THE PROBLEM -
Duplicate the passage of the neural recording article from "A Data-Compressive Wired-OR" to "Engineers, Inc. (IEEE)".

TEXT PROVIDED -
──────────────────────────────

A Data-Compressive Wired-OR Readout for Massively Parallel Neural Recording

• Published in: IEEE transactions on biomedical circuits and systems Vol. 13; no. 6; pp. 1128 - 1140
• Main Authors: Muratore, Dante Gabriel, Tandon, Pulkit, Wootters, Mary, Chichilnisky, E. J., Mitra, Subhasish, Murmann, Boris
• Format: Journal Article
• Language: English
• Published: United States IEEE 01.12.2019; The Institute of Electrical and Electronics Engineers, Inc. (IEEE)
• Subjects: A/D conversion; Action Potentials; Algorithms; Animals; Architecture; Arrays; Brain-Computer Interfaces; brain-machine interfaces; Compression; compression algorithm; Converters; Data compression; Digitization; Electrodes; Electroencephalography - instrumentation; Electroencephalography - methods; Electronic devices; Electronic equipment; Form factors; Interfaces; Microprocessors; Multiplexing; Nervous system; neural interfaces; Neurons - physiology; Next generation networking; Primates; Principal Component Analysis; Recording; Retina; Retina - physiology; Semiconductors; Signal Processing, Computer-Assisted
• ISSN: 1932-4545; 1940-9990
• DOI: 10.1109/TBCAS.2019.2935468

Neural interfaces of the future will be used to help restore lost sensory, motor, and other capabilities. However, realizing this futuristic promise requires a major leap forward in how electronic devices interface with the nervous system. Next generation neural interfaces must support parallel recording from tens of thousands of electrodes within the form factor and power budget of a fully implanted device, posing a number of significant engineering challenges. In this paper, we exploit sparsity and diversity of neural signals to achieve simultaneous data compression and channel multiplexing for neural recordings. The architecture uses wired-OR interactions within an array of single-slope A/D converters to obtain massively parallel digitization of neural action potentials. The achieved compression is lossy but effective at retaining the critical samples belonging to action potentials, enabling efficient spike sorting and cell type identification. Simulation results of the architecture using data obtained from primate retina ex-vivo with a 512-channel electrode array show average compression rates up to ~40× while missing less than 5% of cells. In principle, the techniques presented here could be used to design interfaces to other parts of the nervous system.

──────────────────────────────

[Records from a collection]
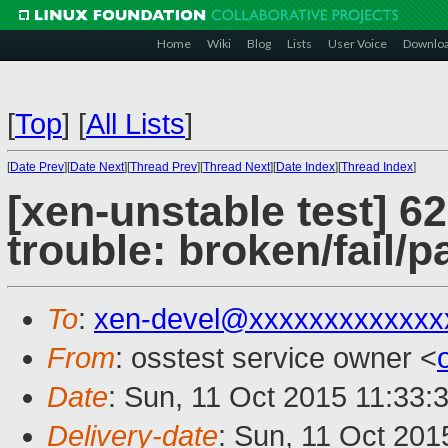
Home
Wiki
Blog
Lists
User Voice
Downlo
[
Top
]
[
All Lists
]
[
Date Prev
][
Date Next
][
Thread Prev
][
Thread Next
][
Date Index
][
Thread Index
]
[xen-unstable test] 6
trouble: broken/fail/p
To
:
xen-devel@xxxxxxxxxxxxx
From
: osstest service owner <
Date
: Sun, 11 Oct 2015 11:33:
Delivery-date
: Sun, 11 Oct 201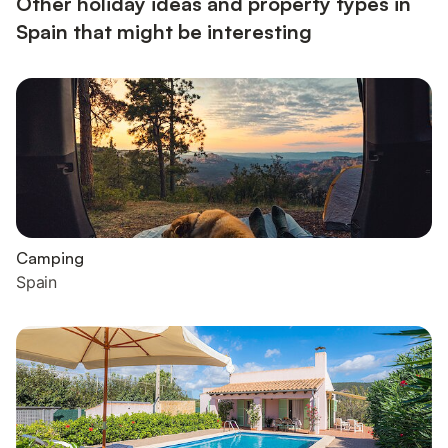
Other holiday ideas and property types in
Spain that might be interesting
Camping
Spain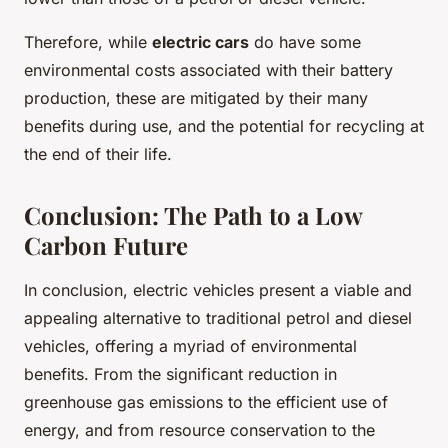
Therefore, while
electric cars
do have some
environmental costs associated with their battery
production, these are mitigated by their many
benefits during use, and the potential for recycling at
the end of their life.
Conclusion: The Path to a Low
Carbon Future
In conclusion, electric vehicles present a viable and
appealing alternative to traditional petrol and diesel
vehicles, offering a myriad of environmental
benefits. From the significant reduction in
greenhouse gas emissions to the efficient use of
energy, and from resource conservation to the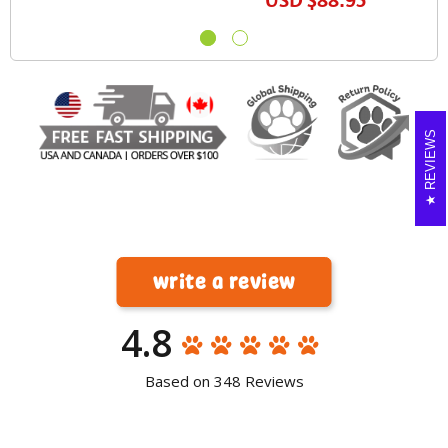
USD
$88.95
REVIEWS
write a review
4.8
Based on 348 Reviews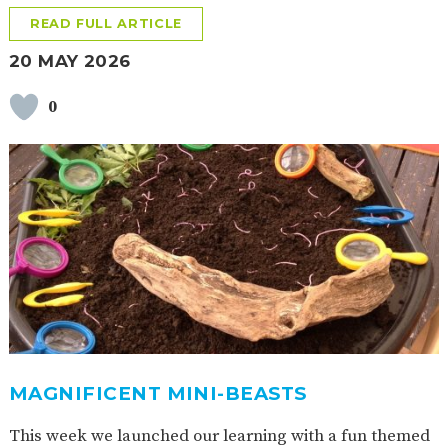
READ FULL ARTICLE
20 MAY 2026
0
MAGNIFICENT MINI-BEASTS
This week we launched our learning with a fun themed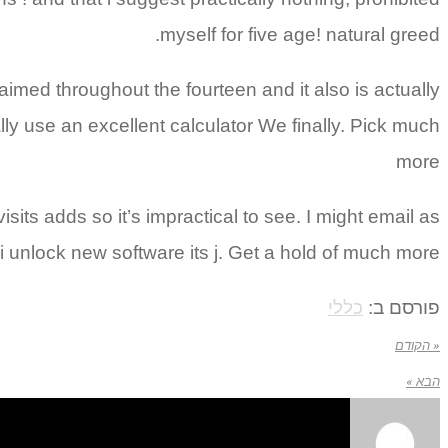
myself for five age! natural greed.
laimed throughout the fourteen and it also is actually
ally use an excellent calculator We finally. Pick much
more
ts adds so it’s impractical to see. I might email as
 unlock new software its j. Get a hold of much more
כללי
פורסם ב:
« הקודם
הבא »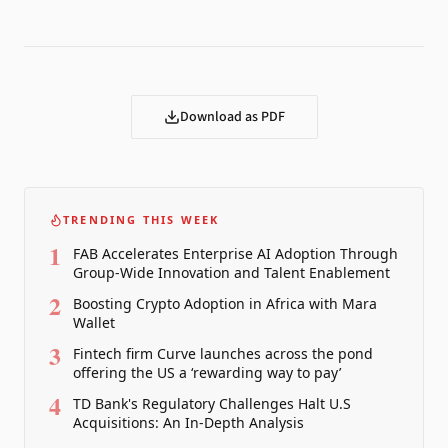
Download as PDF
TRENDING THIS WEEK
1
FAB Accelerates Enterprise AI Adoption Through
Group-Wide Innovation and Talent Enablement
2
Boosting Crypto Adoption in Africa with Mara
Wallet
3
Fintech firm Curve launches across the pond
offering the US a ‘rewarding way to pay’
4
TD Bank's Regulatory Challenges Halt U.S
Acquisitions: An In-Depth Analysis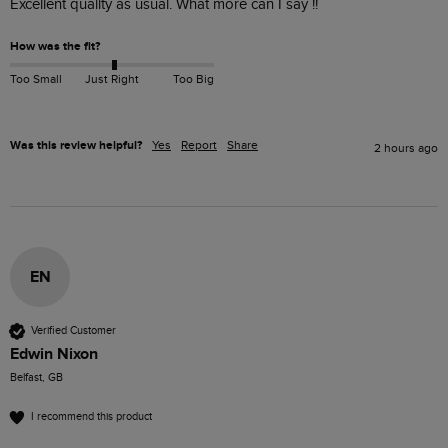
Excellent quality as usual. What more can I say !!
How was the fit?
Too Small
Just Right
Too Big
Was this review helpful?
Yes
Report
Share
2 hours ago
EN
Verified Customer
Edwin Nixon
Belfast, GB
I recommend this product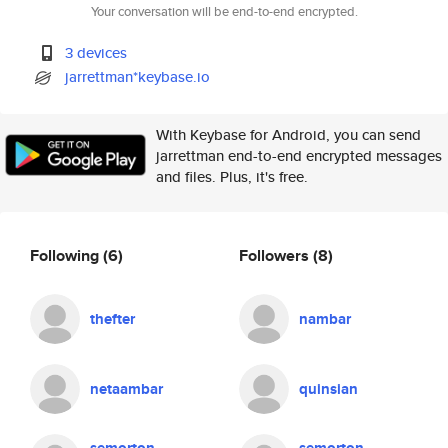
Your conversation will be end-to-end encrypted.
3 devices
jarrettman*keybase.io
With Keybase for Android, you can send
jarrettman end-to-end encrypted messages
and files. Plus, it's free.
Following
(6)
Followers
(8)
thefter
nambar
netaambar
quinsian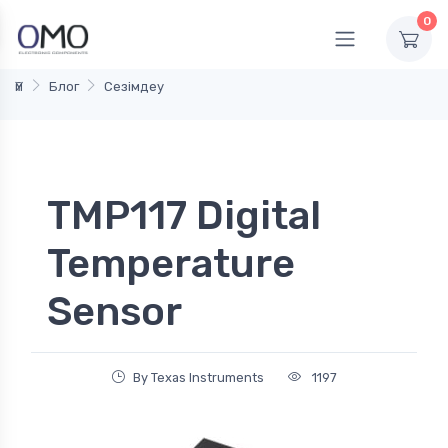
0
Үй
Блог
Сезімдеу
TMP117 Digital
Temperature
Sensor
By Texas Instruments
1197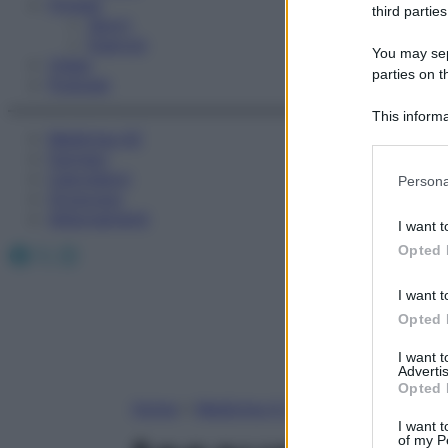
Fitness
third parties
Sport
Esercizi
You may sepa
Video
parties on t
Podcast
This informa
Medicina AZ
Participants
Farmaci
Please note
Calcolatori
Persona
information 
Oroscopo
deny consent
Abbonamenti
I want t
in below Go
Facebook
X
Instagram
Opted 
I want t
Opted 
I want 
Advertis
Opted 
Home
»
Medicina A-Z
I want t
of my P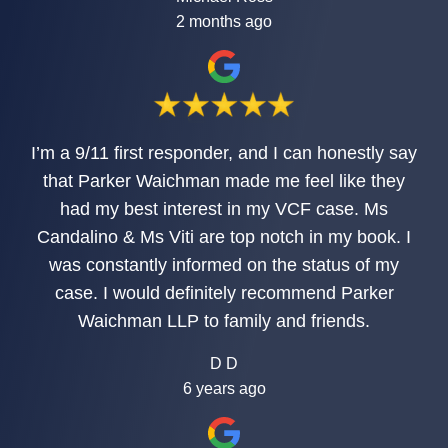
2 months ago
I’m a 9/11 first responder, and I can honestly say
that Parker Waichman made me feel like they
had my best interest in my VCF case. Ms
Candalino & Ms Viti are top notch in my book. I
was constantly informed on the status of my
case. I would definitely recommend Parker
Waichman LLP to family and friends.
D D
6 years ago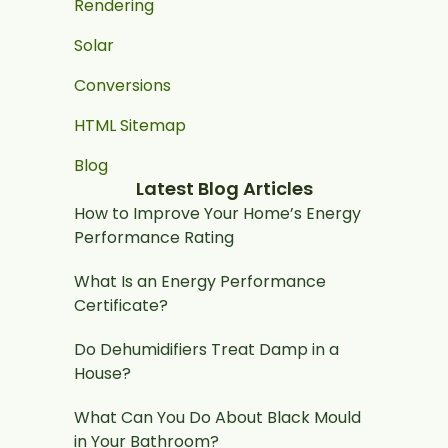
Rendering
Solar
Conversions
HTML Sitemap
Blog
Latest Blog Articles
How to Improve Your Home’s Energy
Performance Rating
What Is an Energy Performance
Certificate?
Do Dehumidifiers Treat Damp in a
House?
What Can You Do About Black Mould
in Your Bathroom?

──────────────────────────────

SOLUTION TO THIS EXERCISE -
A Data-Compressive Wired-OR Readout for Massively Parallel Neural Recording

• Published in: IEEE transactions on biomedical circuits and systems Vol. 13; no. 6; pp. 1128 - 1140
• Main Authors: Muratore, Dante Gabriel, Tandon, Pulkit, Wootters, Mary, Chichilnisky, E. J., Mitra, Subhasish, Murmann, Boris
• Format: Journal Article
• Language: English
• Published: United States IEEE 01.12.2019; The Institute of Electrical and Electronics Engineers, Inc. (IEEE)